La guerra en Colima

Crónica sedentaria
Por: Avelino GÓMEZ

Las últimas semanas en Colima han sido, por decir lo menos, terribles. No sólo la pandemia ha hecho que nos replegáramos en nosotros mismos, también la violencia cotidiana ha puesto el horror en las calles. Tiempos complejos los que ahora corren.

Tantas violencia desatada en Colima no puede significar otra cosa que una guerra. Pero ¿Cuántas facciones están en pugna? ¿Quiénes van ganando? Y la guardia nacional, ¿es una de esas facciones? ¿Hay treguas o se libran batallas a perpetuidad? ¿Y los civiles? ¿Cuántas bajas civiles van? ¿Resignadamente nos siguen considerando “el daño colateral” del que una vez habló nuestro gobernador?

Y, por cierto, ¿qué papel están asumiendo los gobernantes federales, estatales y municipales? Los ciudadanos no lo sabemos, y apenas lo imaginamos. Por el momento nuestros servidores están enfrascados en sus propias batallas políticas. Una elección se acerca y es necesario pelear por el espacio de poder. Lamentable. Muchos de ellos son tan solitarios e insoportables que sólo les emociona el espacio de poder y no el espacio público. Vaya, hasta el mismo titular de la Secretaría de Seguridad y Protección Ciudadana, Alfonso Durazo, abandona su cargo para ir en busca de una aventura política. Así estamos. Así estaremos en los próximos meses.

Mientras tanto usted, como yo, seguramente se ha enterado de las noticias alarmantes. Ejecutados, desaparecidos, balaceras, fosas clandestinas. Y el campo de batalla es la ciudad. Los estragos de esta guerra no declarada suceden aquí a dos cuadras, ahí nomás en la avenida, allá en la calle que lleva a la escuela, en este lado del jardín, aquí cerca de la casa paterna, en el umbral de la tienda de abarrotes, afuera del taller mecánico de acá a la vuelta.

A estas alturas, la pandemia parece un mal llevadero. Usar cubrebocas, mantener la distancia, renunciar a la fiesta familiar y usar alcohol en gel ya es casi una normalidad. Lo anormal, y a lo que no podemos ni debemos acostumbrarnos, es a estos hechos de sangre. Y sin embargo y no obstante suceden todos los días: mañana, tarde o noche.

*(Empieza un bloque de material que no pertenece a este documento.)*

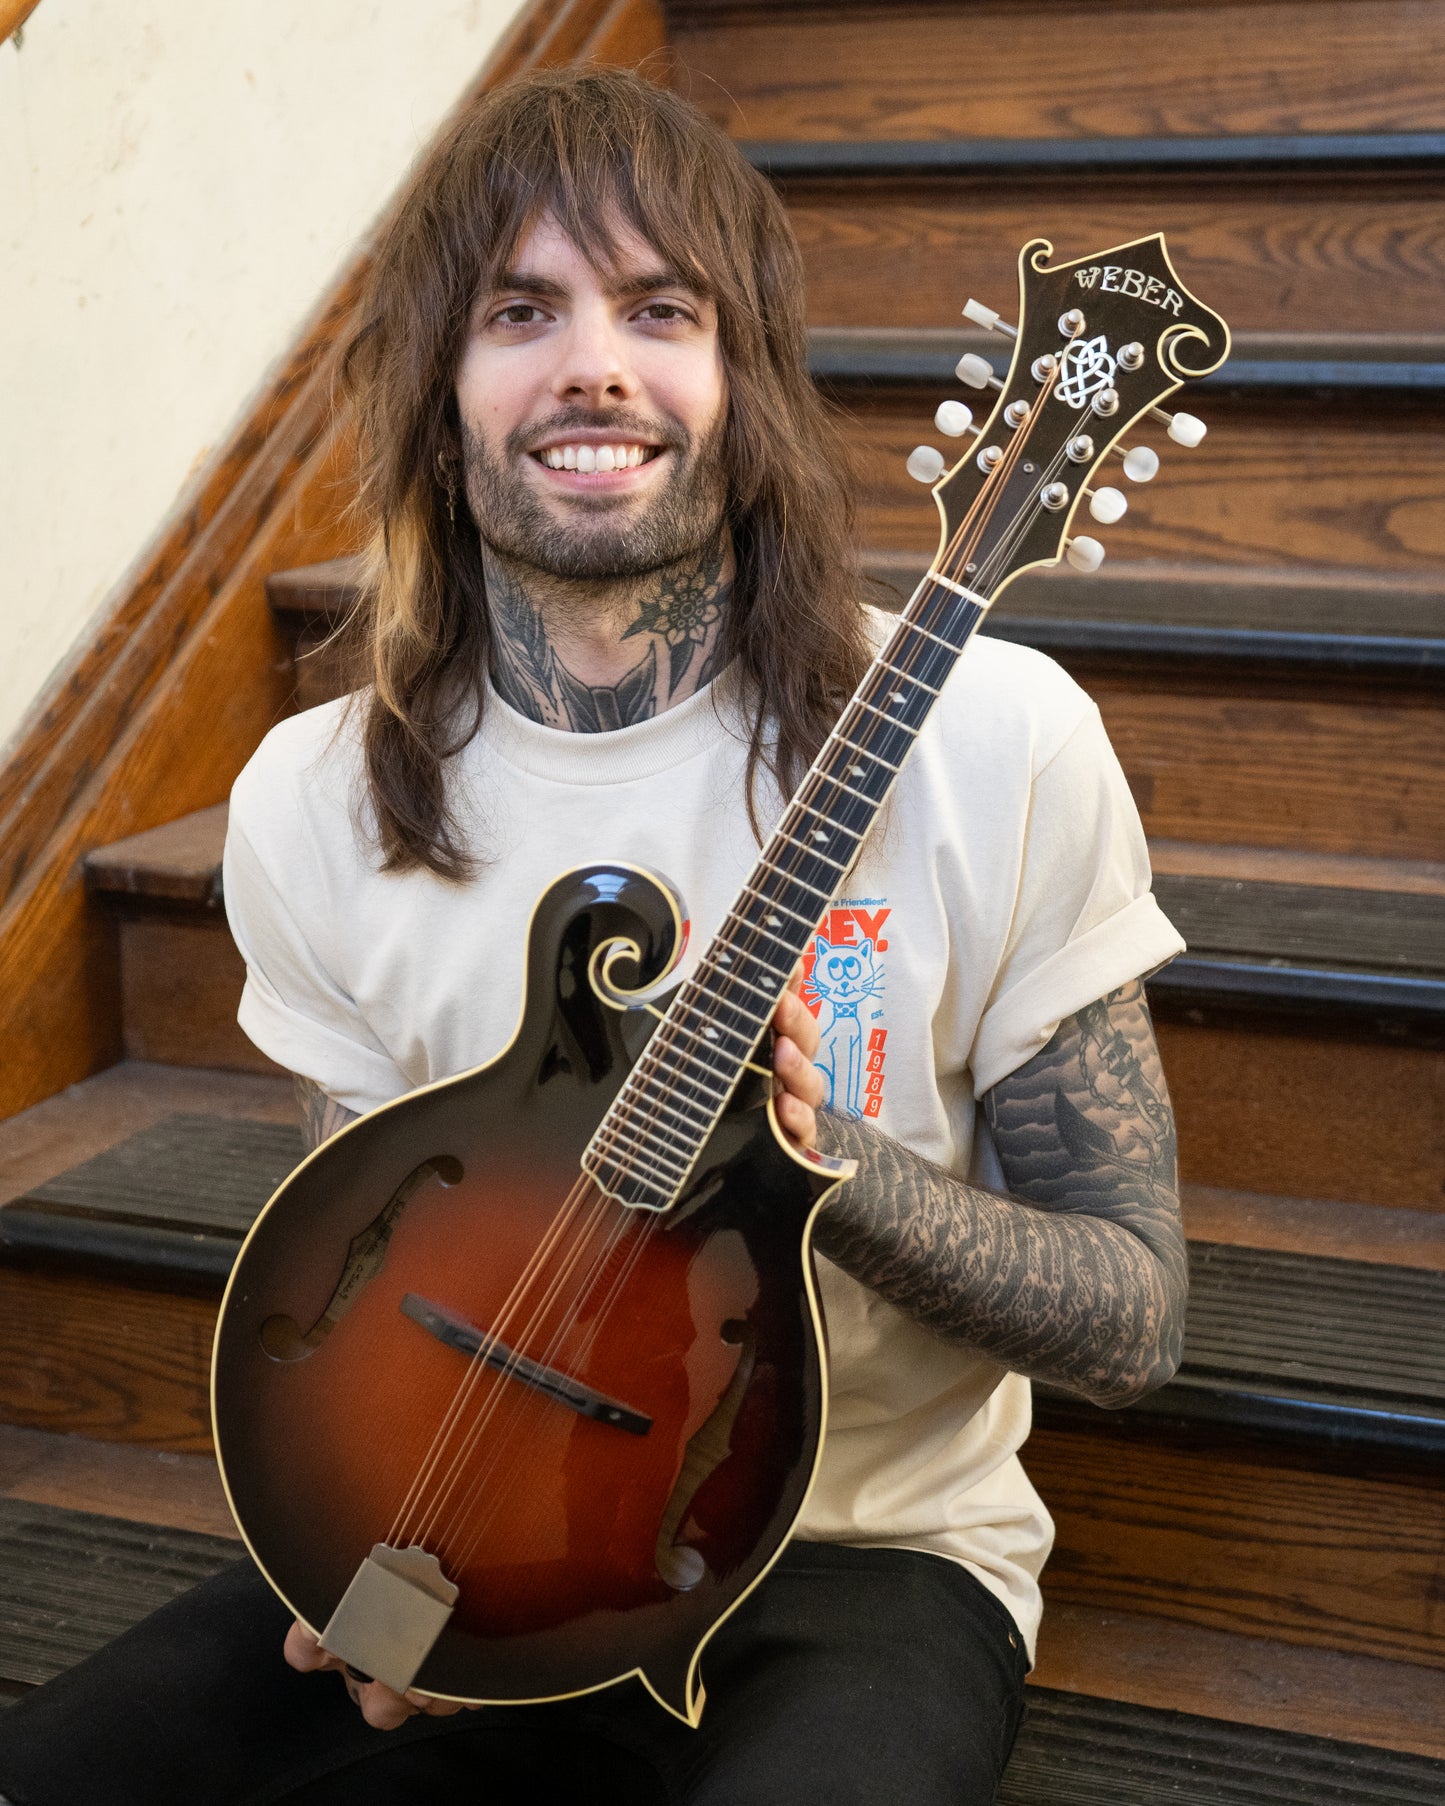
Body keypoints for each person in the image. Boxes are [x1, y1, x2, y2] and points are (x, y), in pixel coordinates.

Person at [0, 66, 1187, 1806]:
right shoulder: (312, 798)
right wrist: (397, 1554)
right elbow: (374, 1274)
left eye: (658, 308)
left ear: (746, 383)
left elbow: (1134, 1318)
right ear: (437, 391)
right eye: (520, 310)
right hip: (481, 1521)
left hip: (868, 1565)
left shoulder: (994, 737)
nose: (595, 366)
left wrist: (817, 1163)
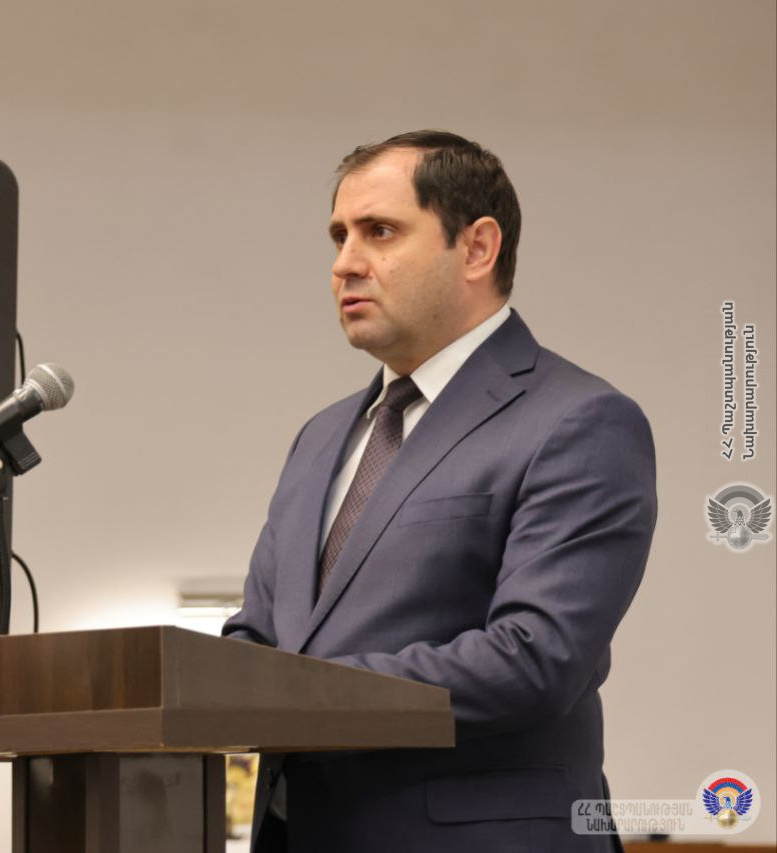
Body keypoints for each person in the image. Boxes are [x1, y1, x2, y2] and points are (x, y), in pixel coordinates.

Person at [223, 130, 656, 852]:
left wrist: (294, 696)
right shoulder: (320, 436)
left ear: (477, 248)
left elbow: (535, 659)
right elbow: (259, 636)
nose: (344, 263)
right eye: (338, 236)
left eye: (380, 231)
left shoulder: (578, 420)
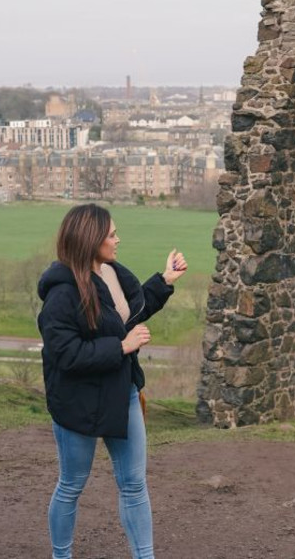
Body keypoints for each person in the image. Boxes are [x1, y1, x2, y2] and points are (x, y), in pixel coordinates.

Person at [37, 203, 187, 559]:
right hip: (78, 404)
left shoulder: (114, 274)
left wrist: (164, 280)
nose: (118, 239)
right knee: (71, 485)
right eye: (111, 234)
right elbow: (67, 355)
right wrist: (121, 346)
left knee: (134, 485)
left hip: (124, 394)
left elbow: (132, 312)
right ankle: (61, 556)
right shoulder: (61, 294)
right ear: (91, 240)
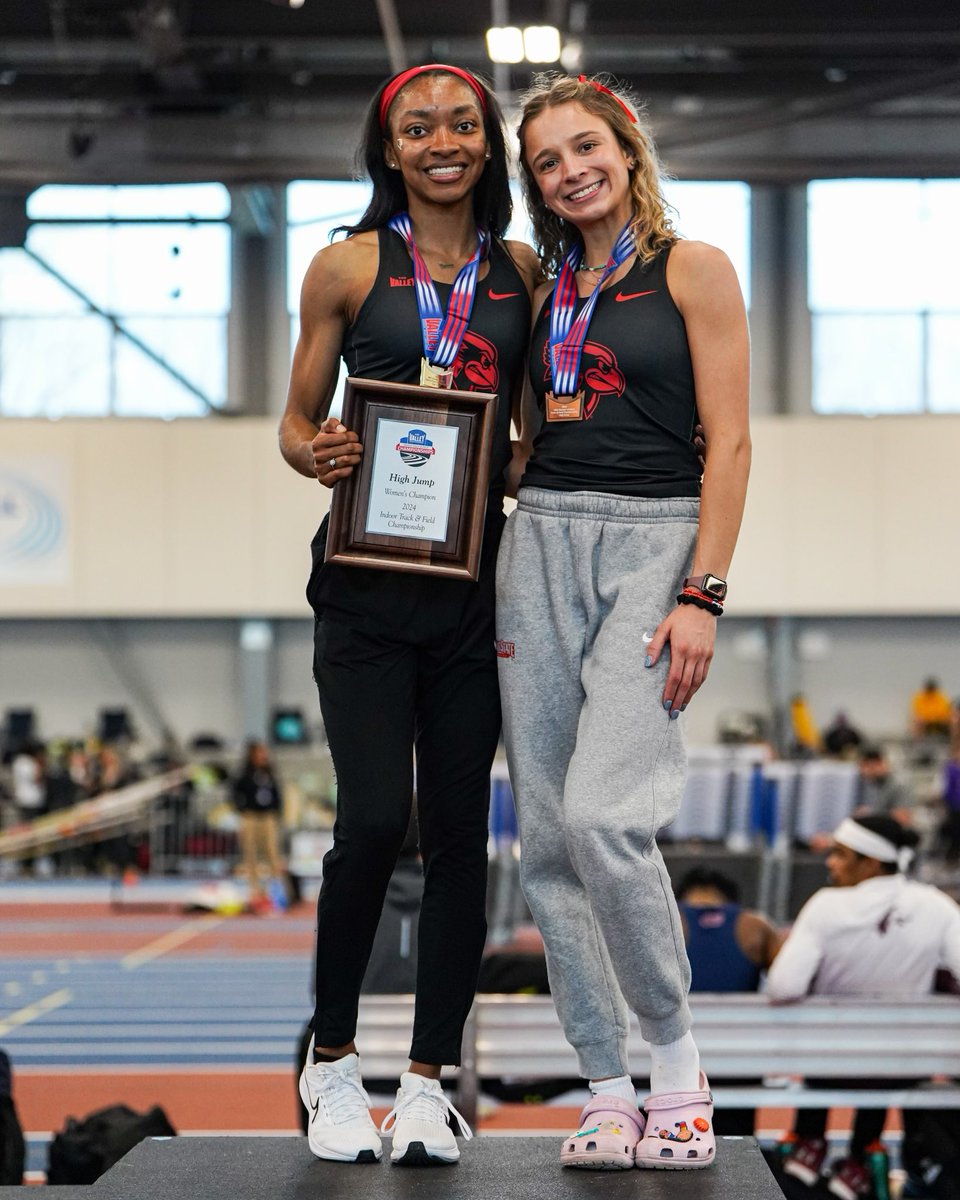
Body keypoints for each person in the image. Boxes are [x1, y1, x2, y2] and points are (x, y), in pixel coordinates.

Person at [278, 63, 536, 1167]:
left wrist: (519, 461)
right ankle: (333, 1064)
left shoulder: (523, 273)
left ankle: (428, 1083)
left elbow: (531, 428)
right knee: (375, 821)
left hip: (475, 594)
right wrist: (320, 451)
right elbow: (296, 423)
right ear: (388, 149)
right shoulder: (344, 265)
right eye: (418, 126)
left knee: (464, 839)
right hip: (367, 591)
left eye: (464, 125)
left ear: (488, 145)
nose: (443, 140)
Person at [496, 72, 751, 1171]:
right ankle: (605, 1084)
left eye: (585, 147)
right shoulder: (539, 285)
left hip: (656, 541)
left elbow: (731, 446)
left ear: (627, 147)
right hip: (538, 535)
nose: (570, 170)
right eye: (548, 161)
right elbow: (519, 438)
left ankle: (679, 1063)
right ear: (537, 184)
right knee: (548, 836)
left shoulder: (693, 269)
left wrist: (703, 591)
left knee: (607, 814)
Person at [767, 814, 960, 1200]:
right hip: (902, 1068)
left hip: (829, 1066)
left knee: (837, 1046)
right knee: (885, 1056)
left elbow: (783, 986)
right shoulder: (938, 906)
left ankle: (811, 1140)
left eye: (840, 854)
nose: (830, 862)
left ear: (870, 862)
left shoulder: (825, 905)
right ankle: (860, 1152)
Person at [677, 867, 782, 1137]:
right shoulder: (755, 926)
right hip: (739, 1067)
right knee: (737, 1145)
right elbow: (790, 984)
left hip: (672, 1068)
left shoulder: (663, 921)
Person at [231, 740, 286, 914]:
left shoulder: (269, 773)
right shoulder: (245, 774)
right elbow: (234, 792)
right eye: (260, 753)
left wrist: (277, 810)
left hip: (268, 817)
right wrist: (241, 809)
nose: (263, 756)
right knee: (251, 853)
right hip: (251, 816)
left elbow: (277, 793)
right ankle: (255, 891)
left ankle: (276, 889)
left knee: (272, 852)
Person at [856, 746, 911, 821]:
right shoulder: (867, 783)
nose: (865, 771)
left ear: (881, 763)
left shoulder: (900, 785)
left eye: (870, 767)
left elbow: (903, 818)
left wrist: (871, 814)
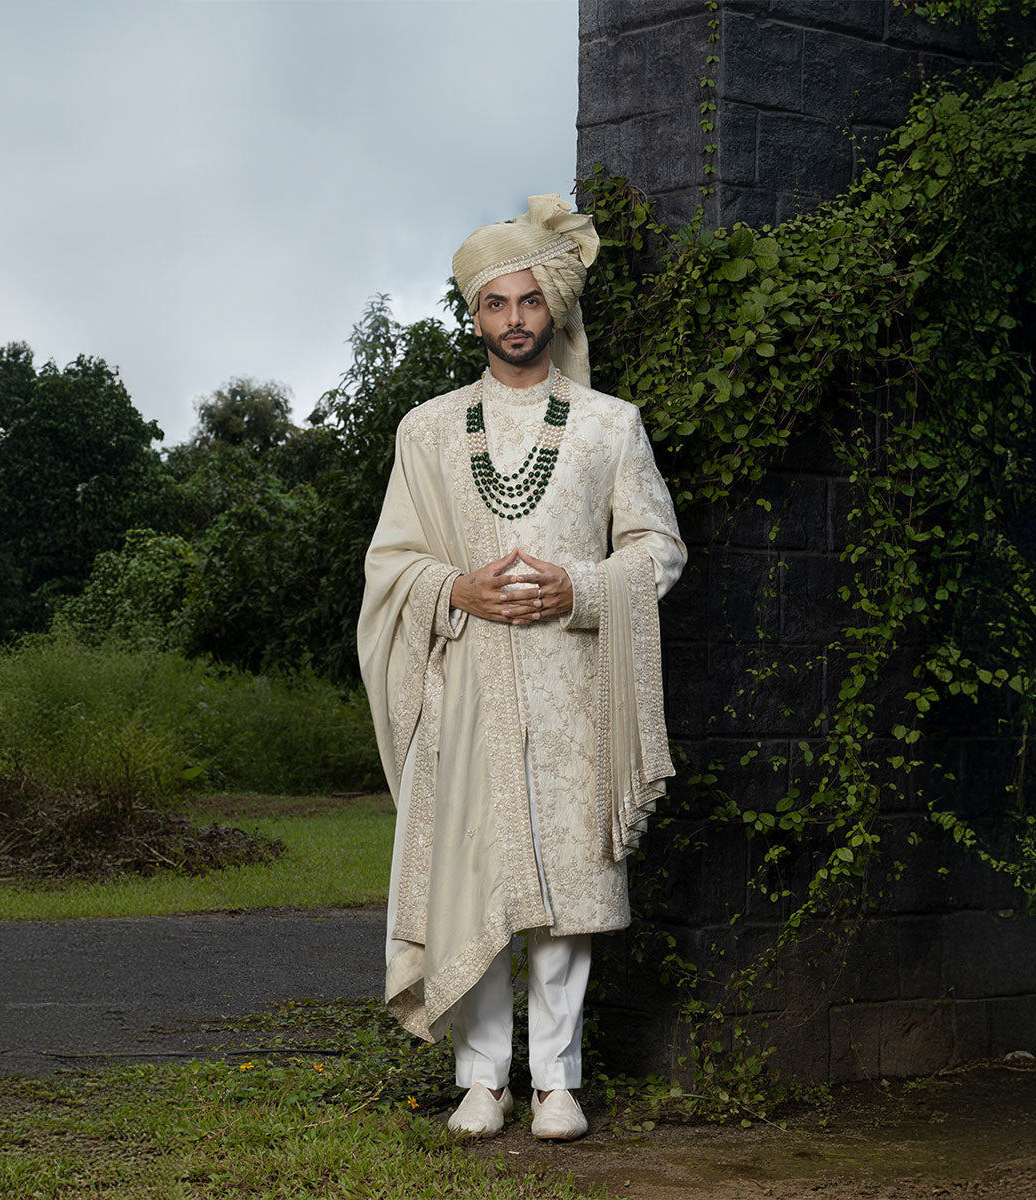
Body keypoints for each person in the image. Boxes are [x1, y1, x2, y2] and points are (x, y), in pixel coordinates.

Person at [358, 194, 686, 1141]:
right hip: (465, 688)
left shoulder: (608, 427)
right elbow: (393, 565)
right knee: (476, 876)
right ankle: (482, 1078)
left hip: (574, 687)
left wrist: (578, 593)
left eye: (529, 302)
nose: (514, 320)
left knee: (565, 889)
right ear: (474, 316)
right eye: (495, 304)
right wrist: (456, 591)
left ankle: (556, 1082)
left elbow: (657, 550)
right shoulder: (426, 431)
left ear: (555, 309)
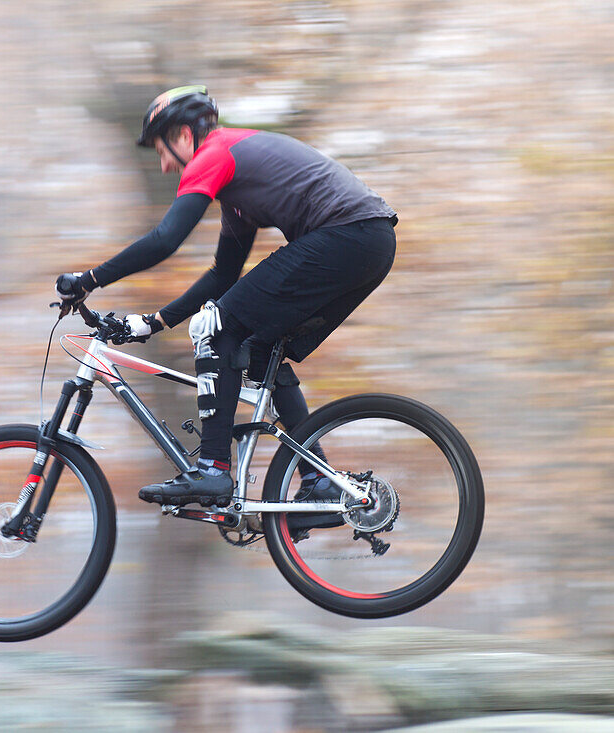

¿Cómo negar esta realidad? ¿Cómo desviar la vista o evitar pensar en esos hombre y mujeres que han caído —que siguen cayendo— en agresiones que no entendemos del todo? ¿Conviene hablar o no hablar públicamente de todo esto? ¿Qué papel —otra vez vuelve la pregunta— están asumiendo los gobernantes mientras la ciudad, nuestro espacio, es un campo de batalla sin facciones identificables? ¿Y los que aspiran a un cargo o sueñan con subir un peldaño en su minúscula escalera partidista? Son tan lúgubres en su silencio. Llegará el día de la elección y vamos a votar por ellos. ¿Y qué más?

Ahora mismo, en esta noche calurosa —y mientras escribo esto— otro joven ha caído. A balazos. En El Colomo, una comunidad porteña donde constantemente suceden hechos similares. Leo la nota en el portal de noticias y lamento seguir escribiendo, porque parece que redacto un parte de guerra. ¿Qué hizo este joven? ¿Qué hicimos o no hicimos los demás? Y sobre todo: ¿Qué haremos? ¿Cómo escribir que la vida importa, que es sagrada, mientras allá afuera el tableteo de pistolas gritan lo contrario?